LinkedIn’s export page shows two choices, and as of 2026 only one of them includes your connections:

  • “Download larger data archive” (the first option) — includes Connections.csv. This is the one you want.
  • “Want something in particular?” (the second option) — LinkedIn no longer offers Connections here at all. If you pick this, your download won’t contain your connections, no matter what else you select.

If you downloaded your data and only got your profile, this is what happened — go back and request the larger data archive.

  • Keep it as a backup. Re-export a fresh copy every few months.
  • Work your list with the Evyrgreen Systems approach: recognize who you actually know, strategize who matters to your goals, prioritize who to reach out to this week — with evyAI handling the outreach comments and messages.
  • Bring it to a Prospecting Party. Joe Apfelbaum, CEO of evyAI, hosts an invite-only networking game at prospectingparty.com where a vetted group pools their connections to make warm introductions for each other — your Connections.csv is your ticket in.

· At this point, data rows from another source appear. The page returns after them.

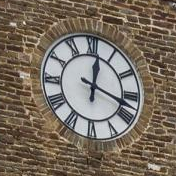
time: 12:18
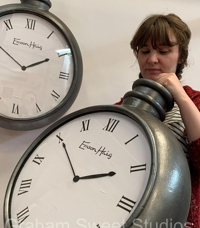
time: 1:50
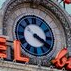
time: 3:50
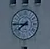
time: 7:44
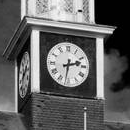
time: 2:31
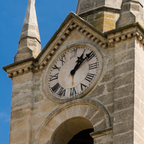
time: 1:08
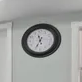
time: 11:34
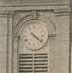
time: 4:21
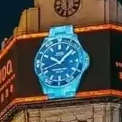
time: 10:07
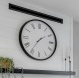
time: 1:35
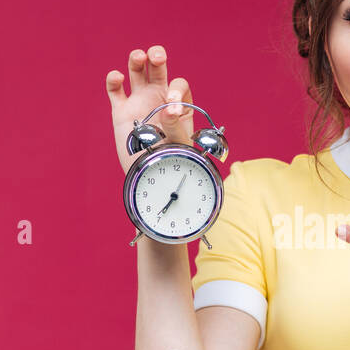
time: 7:04
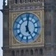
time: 5:01
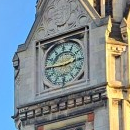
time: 2:45
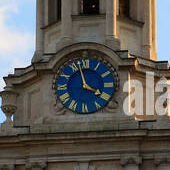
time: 3:57
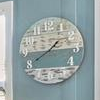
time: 1:39
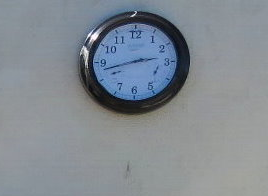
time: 2:42
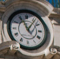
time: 11:06
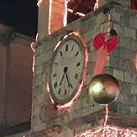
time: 7:25
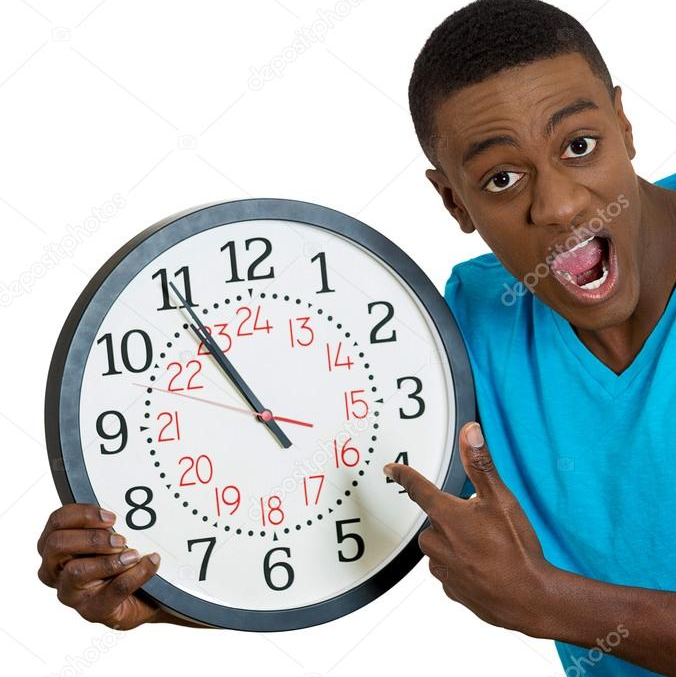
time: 10:54
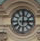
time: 3:00
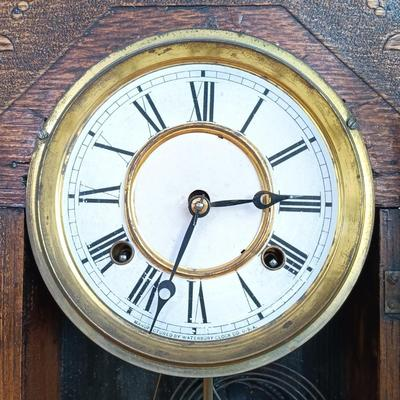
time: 2:33
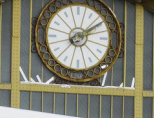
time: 2:09
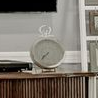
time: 7:36
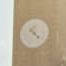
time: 4:22
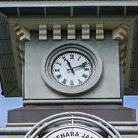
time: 11:11
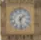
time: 1:28
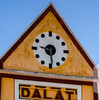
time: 9:29
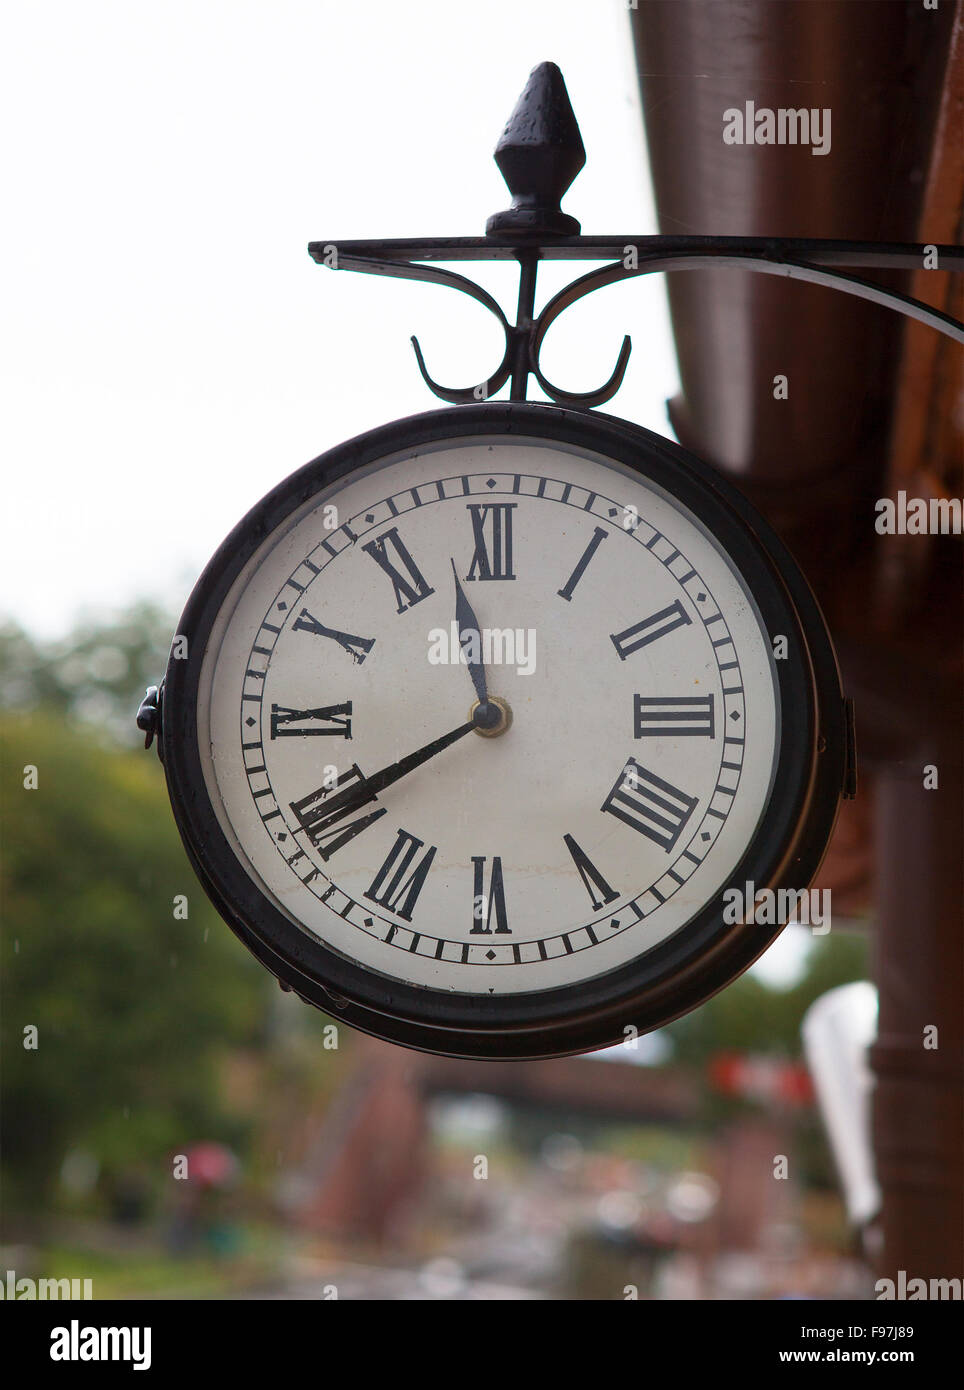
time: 11:39
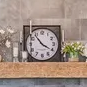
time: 3:53
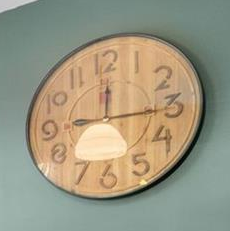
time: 9:15
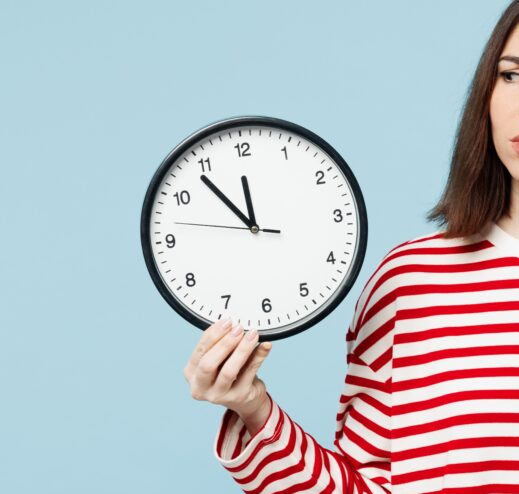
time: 11:53
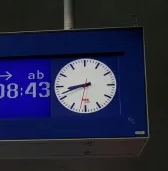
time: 8:41
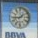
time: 1:43
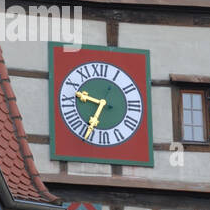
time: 9:34
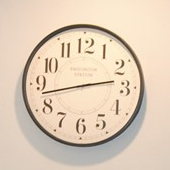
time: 2:42
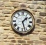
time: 1:27
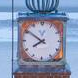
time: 7:50
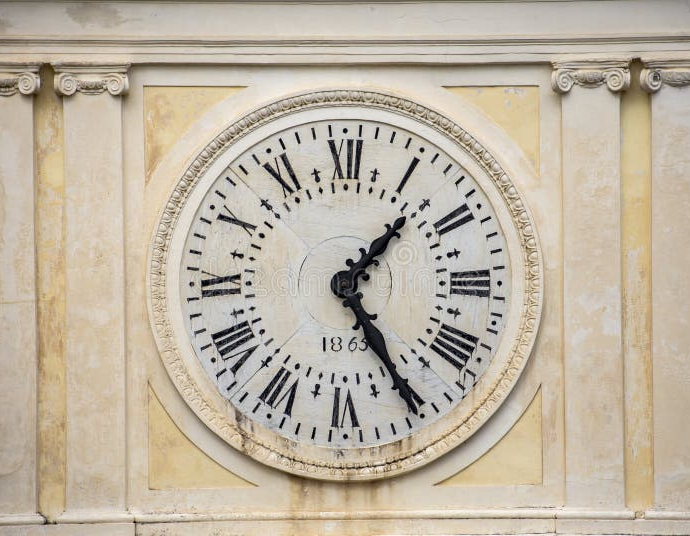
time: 1:24
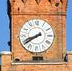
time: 8:40
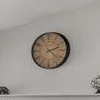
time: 2:22
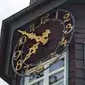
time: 7:52
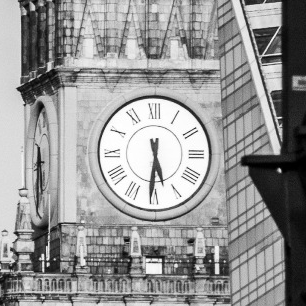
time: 5:30
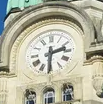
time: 2:30
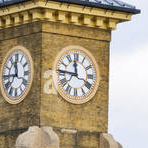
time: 11:45
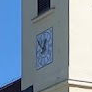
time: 12:52
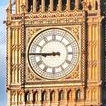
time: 8:45
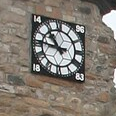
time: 10:46
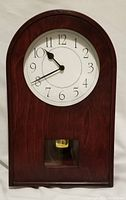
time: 10:40
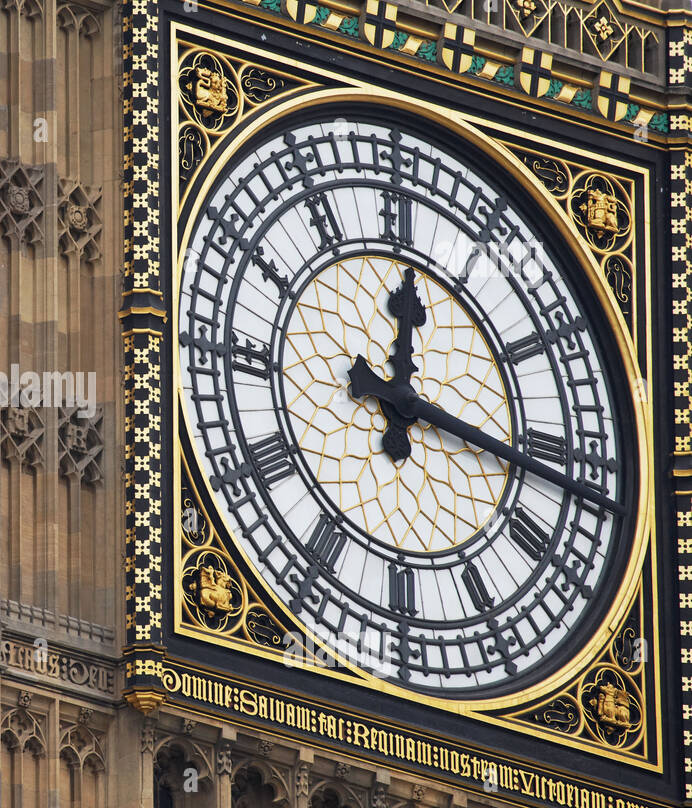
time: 12:16
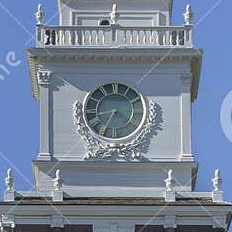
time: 8:34
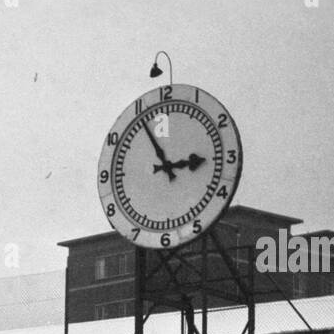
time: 2:55
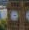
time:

A pro move from the community: message your ten most-connected, most-networking-friendly people — “Have you backed up your LinkedIn connections lately? If your account ever gets restricted, you could lose them. Want me to show you how to download them?” — then walk them through it on a quick Zoom. You’ve done them a real favor, and you’ve had a valuable conversation with the exact people who open doors.